O juiz Andrew Logan, que vai presidir o julgamento da ex-brasileira Claudia Sobral (Claudia Hoerig nos EUA), no fórum criminal do Condado de Trumbull, em Ohio, emitiu uma “ordem de silêncio” sobre o caso. Claudia é acusada de homicídio qualificado. Supostamente, em 2007 ela matou com dois tiros seu então marido Kark Hoerig e fugiu para o Brasil, onde nacesu. Em 17 de janeiro deste ano ela foi extraditada para os EUA, depois de ter a cidadania brasileira cassada pelo Ministério da Justiça. Na audiência preliminar, ela se declarou “não culpada”.

Chamada de gag order (ordem da mordaça) nos EUA, essa medida proíbe os advogados, promotores, servidores da corte e qualquer autoridade pública de prestar informações ou fazer comentários sobre o caso. Proíbe ainda discutir “méritos, defesas, fatos ou qualquer outra matéria relacionada à ação criminal, fora das audiências ou dos autos do processo”.

A “ordem de silêncio” tem dois objetivos fundamentais. Um deles é o de conter a publicidade do caso, que tende a voltar a opinião pública contra o réu (ou ré, no caso). Isso prejudica a defesa e dificulta a realização de um julgamento justo e imparcial, por criar preconceitos.

Outro motivo, tão ou mais importante, é facilitar a seleção do júri. No início do processo de seleção do júri, o juiz pergunta a todos os candidatos a jurados se alguém tem conhecimento dos fatos que serão examinados no julgamento. Quem tiver é eliminado.

A razão é a de que as pessoas que conhecem os fatos provavelmente já fizeram um pré-julgamento sobre a culpa ou inocência do réu. Nesse caso, torna-se muito difícil para a defesa – e, às vezes, também da acusação – convencer um jurado que já entra no julgamento com uma opinião formada.

Ao contrário, as pessoas que nunca ouviram falar sobre o caso, irão deliberar sobre culpa ou inocência do réu apenas com base nos fatos, provas e testemunhos que forem apresentados durante o julgamento. A pessoa que entrou no julgamento já com uma opinião formada, só poderá dar atenção (ou importância) ao que confirmar seu pré-julgamento.
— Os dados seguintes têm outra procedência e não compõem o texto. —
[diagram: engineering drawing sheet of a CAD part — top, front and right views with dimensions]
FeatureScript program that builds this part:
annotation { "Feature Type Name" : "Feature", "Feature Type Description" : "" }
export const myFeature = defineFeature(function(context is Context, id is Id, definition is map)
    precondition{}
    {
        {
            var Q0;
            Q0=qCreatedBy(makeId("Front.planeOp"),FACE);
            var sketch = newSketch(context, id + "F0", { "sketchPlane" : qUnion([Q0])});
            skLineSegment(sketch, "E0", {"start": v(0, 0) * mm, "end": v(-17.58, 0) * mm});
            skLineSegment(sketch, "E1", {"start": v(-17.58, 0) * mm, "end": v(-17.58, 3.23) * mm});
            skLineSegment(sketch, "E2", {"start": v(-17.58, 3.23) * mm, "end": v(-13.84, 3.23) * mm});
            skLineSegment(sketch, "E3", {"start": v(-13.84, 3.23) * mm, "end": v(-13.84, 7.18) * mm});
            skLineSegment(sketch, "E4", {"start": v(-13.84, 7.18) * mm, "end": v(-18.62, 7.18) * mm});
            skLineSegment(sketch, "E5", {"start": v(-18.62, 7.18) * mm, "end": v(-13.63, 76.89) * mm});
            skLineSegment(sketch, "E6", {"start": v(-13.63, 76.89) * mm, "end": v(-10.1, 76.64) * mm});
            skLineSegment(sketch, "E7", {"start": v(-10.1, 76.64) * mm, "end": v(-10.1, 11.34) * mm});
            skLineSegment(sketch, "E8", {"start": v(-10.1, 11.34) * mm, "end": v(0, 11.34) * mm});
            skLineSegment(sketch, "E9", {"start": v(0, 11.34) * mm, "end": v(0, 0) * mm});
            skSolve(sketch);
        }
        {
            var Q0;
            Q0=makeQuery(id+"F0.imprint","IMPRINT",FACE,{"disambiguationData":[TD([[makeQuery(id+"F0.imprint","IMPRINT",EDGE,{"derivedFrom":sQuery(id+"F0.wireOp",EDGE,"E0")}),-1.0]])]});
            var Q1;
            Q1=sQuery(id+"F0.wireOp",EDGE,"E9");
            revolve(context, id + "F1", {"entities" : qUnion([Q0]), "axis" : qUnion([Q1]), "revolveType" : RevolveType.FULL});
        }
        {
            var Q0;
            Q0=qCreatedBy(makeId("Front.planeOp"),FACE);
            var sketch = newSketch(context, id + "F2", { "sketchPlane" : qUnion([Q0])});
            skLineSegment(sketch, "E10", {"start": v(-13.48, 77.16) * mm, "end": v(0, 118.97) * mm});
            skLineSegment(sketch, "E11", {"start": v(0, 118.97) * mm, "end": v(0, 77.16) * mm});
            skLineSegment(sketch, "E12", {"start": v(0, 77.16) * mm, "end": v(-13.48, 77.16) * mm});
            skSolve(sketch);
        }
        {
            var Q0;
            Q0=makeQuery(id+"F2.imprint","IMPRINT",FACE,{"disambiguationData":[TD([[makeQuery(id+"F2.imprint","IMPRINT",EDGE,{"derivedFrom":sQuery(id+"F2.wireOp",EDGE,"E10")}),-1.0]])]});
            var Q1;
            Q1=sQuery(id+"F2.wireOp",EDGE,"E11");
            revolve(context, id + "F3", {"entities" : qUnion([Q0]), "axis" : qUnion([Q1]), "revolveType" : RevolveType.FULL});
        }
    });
Nos EUA, a seleção do júri é feita em conjunto pelo juiz, promotor e advogado de defesa. Os candidatos a jurados formam um grupo, chamado de pool ou painel, de pelos menos três vezes o número de jurados a serem escolhidos – normalmente, de seis a 23 jurados. A quantidade mais comum é a de 12 jurados, em casos criminais. No julgamento de Claudia, em Ohio, deverão ser 12 jurados.

Em casos de alta repercussão pública, chamados de high profile cases, o pool deve ser muito maior, porque é difícil encontrar pessoas que ignorem totalmente fatos que estão todos os dias na televisão e nos jornais.

No julgamento de O.J. Simpson, uma celebridade do futebol americano, da televisão e do cinema, foi necessário formar um pool inicial de 304 candidatos. E isso só foi suficiente porque o promotor e o advogado de defesa fizeram algumas concessões. Do contrário, não haveria julgamento. No final, tiveram de excluir jurados já escolhidos. Alguns deles disfarçaram seus preconceitos, porque não queriam perder o julgamento.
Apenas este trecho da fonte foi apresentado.